Anonymous wrote:I'm the OP. Posted the question because I, like a previous poster, think the math change is extremely flawed. I've simply heard boredom from the kids I know versus excitement. And this is from kids who were previously excited about math. That's concerning to me.
I would encourage people to go to the Curriculum 2.0 presentation. I went this past spring and all I can say is what a difference six months can make. The Parent Academy Curriculum 2.0 I just went to was much better. I felt confident they were headed in the right direction. I think the big questions left for me is one of implementation and parent accountability. It's always left sort of fuzzy how much hands on project based work kids will get to do. Or say in math what manipulatives kids will get to use themselves to help with the conceptual understanding. Also there is the fallback of diffentiation but clearly even before 2.0 not everyone was able to do that well so it's not clear how this time is different.
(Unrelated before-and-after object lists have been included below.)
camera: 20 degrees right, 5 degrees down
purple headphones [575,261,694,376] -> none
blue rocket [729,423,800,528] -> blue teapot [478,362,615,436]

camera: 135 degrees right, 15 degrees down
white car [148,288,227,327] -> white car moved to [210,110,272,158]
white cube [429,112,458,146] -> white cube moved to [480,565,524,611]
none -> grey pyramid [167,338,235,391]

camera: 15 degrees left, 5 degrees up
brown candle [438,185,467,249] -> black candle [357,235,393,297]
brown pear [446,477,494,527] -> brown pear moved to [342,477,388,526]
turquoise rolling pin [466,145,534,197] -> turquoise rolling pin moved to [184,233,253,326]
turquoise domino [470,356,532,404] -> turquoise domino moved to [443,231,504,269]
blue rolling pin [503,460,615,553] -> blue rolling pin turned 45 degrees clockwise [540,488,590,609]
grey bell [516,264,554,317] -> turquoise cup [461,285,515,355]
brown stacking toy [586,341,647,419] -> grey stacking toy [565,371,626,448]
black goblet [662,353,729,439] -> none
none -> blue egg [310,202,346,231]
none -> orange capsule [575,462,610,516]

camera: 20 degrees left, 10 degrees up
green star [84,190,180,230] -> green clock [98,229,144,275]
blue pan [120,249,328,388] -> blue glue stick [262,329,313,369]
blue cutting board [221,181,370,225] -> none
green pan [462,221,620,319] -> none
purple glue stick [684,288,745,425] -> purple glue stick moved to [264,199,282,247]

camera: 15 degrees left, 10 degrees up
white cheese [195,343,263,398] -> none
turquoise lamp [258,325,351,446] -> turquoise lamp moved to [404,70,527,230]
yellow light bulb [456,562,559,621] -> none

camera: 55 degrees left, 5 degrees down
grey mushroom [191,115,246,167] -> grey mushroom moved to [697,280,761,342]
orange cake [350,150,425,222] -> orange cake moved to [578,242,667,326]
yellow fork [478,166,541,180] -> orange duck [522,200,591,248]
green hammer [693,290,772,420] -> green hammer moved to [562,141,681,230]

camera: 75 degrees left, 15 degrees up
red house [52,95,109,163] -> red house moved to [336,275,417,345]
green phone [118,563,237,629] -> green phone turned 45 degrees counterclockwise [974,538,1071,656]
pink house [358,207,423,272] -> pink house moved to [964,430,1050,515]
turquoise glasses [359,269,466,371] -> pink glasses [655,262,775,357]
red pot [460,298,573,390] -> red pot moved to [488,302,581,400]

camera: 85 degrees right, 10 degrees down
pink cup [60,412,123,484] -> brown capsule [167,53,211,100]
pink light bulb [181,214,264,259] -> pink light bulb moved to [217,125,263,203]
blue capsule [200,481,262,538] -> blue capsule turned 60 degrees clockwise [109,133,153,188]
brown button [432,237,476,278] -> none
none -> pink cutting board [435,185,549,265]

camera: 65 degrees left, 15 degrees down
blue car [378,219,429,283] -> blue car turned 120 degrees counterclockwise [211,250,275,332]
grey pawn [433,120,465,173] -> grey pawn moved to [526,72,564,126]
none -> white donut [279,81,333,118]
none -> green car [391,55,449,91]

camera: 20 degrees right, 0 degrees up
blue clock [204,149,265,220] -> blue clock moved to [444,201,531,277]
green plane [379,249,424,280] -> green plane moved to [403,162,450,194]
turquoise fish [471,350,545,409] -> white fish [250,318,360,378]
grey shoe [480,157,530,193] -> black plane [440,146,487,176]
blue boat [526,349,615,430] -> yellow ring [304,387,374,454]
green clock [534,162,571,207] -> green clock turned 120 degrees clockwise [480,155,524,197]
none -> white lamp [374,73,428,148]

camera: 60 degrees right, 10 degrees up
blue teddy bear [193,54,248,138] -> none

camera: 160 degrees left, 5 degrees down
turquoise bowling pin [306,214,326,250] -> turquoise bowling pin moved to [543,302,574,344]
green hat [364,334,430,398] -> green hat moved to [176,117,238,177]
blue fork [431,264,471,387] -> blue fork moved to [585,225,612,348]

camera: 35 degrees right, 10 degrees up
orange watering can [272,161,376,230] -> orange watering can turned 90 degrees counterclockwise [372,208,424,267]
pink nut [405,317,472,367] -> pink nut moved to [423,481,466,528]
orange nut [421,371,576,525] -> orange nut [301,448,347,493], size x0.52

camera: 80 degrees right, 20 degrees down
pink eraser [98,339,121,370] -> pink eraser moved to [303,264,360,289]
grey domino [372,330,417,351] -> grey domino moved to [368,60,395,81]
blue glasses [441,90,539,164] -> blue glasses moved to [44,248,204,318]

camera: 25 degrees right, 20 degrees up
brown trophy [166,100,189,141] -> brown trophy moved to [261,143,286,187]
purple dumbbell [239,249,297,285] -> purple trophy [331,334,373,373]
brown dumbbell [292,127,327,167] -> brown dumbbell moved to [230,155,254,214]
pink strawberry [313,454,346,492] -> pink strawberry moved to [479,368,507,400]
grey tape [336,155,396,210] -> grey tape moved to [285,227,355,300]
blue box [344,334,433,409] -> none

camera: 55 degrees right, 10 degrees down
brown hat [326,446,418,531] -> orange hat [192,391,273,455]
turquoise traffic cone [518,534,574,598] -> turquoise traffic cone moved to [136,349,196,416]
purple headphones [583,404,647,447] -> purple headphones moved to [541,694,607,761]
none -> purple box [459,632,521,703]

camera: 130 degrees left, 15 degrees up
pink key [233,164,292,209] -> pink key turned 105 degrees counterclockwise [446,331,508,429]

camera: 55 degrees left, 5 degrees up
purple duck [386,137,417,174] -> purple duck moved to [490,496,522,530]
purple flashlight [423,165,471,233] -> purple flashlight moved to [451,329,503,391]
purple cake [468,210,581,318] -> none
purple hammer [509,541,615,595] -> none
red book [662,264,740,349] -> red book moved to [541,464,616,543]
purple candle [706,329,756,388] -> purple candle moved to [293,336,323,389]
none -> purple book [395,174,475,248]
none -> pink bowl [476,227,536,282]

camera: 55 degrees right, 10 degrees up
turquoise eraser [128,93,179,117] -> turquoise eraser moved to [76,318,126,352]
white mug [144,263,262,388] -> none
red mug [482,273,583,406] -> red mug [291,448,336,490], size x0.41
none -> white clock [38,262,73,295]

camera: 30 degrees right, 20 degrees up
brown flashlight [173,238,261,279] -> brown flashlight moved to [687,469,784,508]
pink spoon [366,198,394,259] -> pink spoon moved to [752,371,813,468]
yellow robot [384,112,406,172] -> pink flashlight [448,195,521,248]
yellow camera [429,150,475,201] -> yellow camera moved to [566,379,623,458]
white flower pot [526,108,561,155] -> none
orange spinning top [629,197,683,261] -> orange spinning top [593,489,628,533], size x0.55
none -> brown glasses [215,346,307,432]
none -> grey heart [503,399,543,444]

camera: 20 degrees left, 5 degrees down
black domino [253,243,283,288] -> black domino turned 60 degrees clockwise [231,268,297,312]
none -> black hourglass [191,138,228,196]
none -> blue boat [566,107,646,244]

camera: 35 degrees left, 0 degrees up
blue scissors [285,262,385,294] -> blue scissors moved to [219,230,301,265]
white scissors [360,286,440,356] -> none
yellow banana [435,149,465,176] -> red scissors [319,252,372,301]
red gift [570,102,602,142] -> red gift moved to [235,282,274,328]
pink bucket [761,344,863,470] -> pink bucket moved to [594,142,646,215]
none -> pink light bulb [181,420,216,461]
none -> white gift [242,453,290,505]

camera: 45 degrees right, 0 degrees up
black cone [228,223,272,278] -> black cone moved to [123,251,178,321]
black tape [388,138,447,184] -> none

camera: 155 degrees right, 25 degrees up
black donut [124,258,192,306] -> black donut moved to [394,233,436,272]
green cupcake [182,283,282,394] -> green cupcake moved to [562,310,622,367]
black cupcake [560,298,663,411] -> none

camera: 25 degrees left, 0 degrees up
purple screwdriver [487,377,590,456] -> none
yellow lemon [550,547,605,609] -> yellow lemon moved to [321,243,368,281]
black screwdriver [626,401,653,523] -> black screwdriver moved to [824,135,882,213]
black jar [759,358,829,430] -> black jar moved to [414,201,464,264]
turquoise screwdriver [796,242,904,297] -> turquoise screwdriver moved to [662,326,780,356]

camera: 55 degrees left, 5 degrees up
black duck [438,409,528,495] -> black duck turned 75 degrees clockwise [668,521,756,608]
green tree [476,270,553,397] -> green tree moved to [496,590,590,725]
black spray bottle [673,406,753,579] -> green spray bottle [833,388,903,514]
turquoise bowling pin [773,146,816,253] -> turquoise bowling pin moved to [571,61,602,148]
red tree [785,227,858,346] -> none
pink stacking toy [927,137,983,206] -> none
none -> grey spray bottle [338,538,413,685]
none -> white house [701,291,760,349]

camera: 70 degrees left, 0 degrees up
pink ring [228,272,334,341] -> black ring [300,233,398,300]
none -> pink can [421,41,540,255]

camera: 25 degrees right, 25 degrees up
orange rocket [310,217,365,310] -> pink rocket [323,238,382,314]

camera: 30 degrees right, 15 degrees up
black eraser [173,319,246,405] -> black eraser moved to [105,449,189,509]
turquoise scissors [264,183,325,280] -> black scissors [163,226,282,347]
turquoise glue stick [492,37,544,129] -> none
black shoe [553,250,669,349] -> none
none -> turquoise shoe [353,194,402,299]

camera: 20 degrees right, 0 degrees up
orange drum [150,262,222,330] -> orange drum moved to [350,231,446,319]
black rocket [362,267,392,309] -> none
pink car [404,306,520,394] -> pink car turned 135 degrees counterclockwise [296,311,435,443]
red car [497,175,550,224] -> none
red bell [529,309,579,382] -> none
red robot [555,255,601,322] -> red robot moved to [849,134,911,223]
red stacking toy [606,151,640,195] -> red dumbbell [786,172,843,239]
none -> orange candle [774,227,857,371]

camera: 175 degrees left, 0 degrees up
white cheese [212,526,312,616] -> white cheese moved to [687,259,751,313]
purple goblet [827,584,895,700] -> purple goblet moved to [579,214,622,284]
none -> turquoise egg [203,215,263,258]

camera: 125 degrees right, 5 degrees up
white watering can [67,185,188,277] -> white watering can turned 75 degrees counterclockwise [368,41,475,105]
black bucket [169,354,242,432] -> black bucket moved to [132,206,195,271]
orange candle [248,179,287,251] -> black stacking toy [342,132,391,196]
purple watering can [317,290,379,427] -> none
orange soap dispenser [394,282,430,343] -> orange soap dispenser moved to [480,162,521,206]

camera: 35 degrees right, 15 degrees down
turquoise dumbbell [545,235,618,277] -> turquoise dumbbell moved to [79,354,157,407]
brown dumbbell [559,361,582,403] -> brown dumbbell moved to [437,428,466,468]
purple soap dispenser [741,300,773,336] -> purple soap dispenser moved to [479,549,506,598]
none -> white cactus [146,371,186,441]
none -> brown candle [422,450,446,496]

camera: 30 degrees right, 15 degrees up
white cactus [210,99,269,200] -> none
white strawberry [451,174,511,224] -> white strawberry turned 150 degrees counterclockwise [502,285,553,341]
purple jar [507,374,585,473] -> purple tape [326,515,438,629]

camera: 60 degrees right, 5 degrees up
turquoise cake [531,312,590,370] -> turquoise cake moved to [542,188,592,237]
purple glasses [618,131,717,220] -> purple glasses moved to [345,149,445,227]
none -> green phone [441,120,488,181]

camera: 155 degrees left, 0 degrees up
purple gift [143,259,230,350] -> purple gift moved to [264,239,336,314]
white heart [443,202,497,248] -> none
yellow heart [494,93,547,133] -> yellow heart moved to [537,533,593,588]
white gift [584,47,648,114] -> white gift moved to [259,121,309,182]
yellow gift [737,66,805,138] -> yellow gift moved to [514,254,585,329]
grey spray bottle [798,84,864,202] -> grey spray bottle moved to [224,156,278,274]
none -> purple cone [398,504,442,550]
With accountability to the parents, part of it is that we don't see the assessment in 2.0 terms. If we only see a sheet with 7 < 17 and double digit addition we know our child can do, it is hard to see how they are growing. Instead of "show me the money" I want to say "show me the assessment". If there is an open ended question to engage understanding and my child answered in a way that you believe shows basic understanding but not fluency, please share with me so I can understand. Show me what mastery conceptual understanding looks like, then let me know the plan to get there and if I can help. Acknowledge where are the areas they may have mastered and that are indeed review and again what is the plan. I think with math there has been so much that hasn't gone right over the years where parents had to get outside tutors for math fluency because it was too much emphasis on conceptual, or it spiraled too much, or kid over accelerated that there is already not a lot of trust and lots of anxiety. Throw in all the parents with math backgrounds and the fact math
is probably the subject that has changed the most in how it was taught to us and all these studies on how math is the golden key to all these jobs in the future ... I can understand the tension. It's a shame there is no detailed interim assessment for math, especially for people that no longer have the accelerated options and are under the 2.0 curriculum.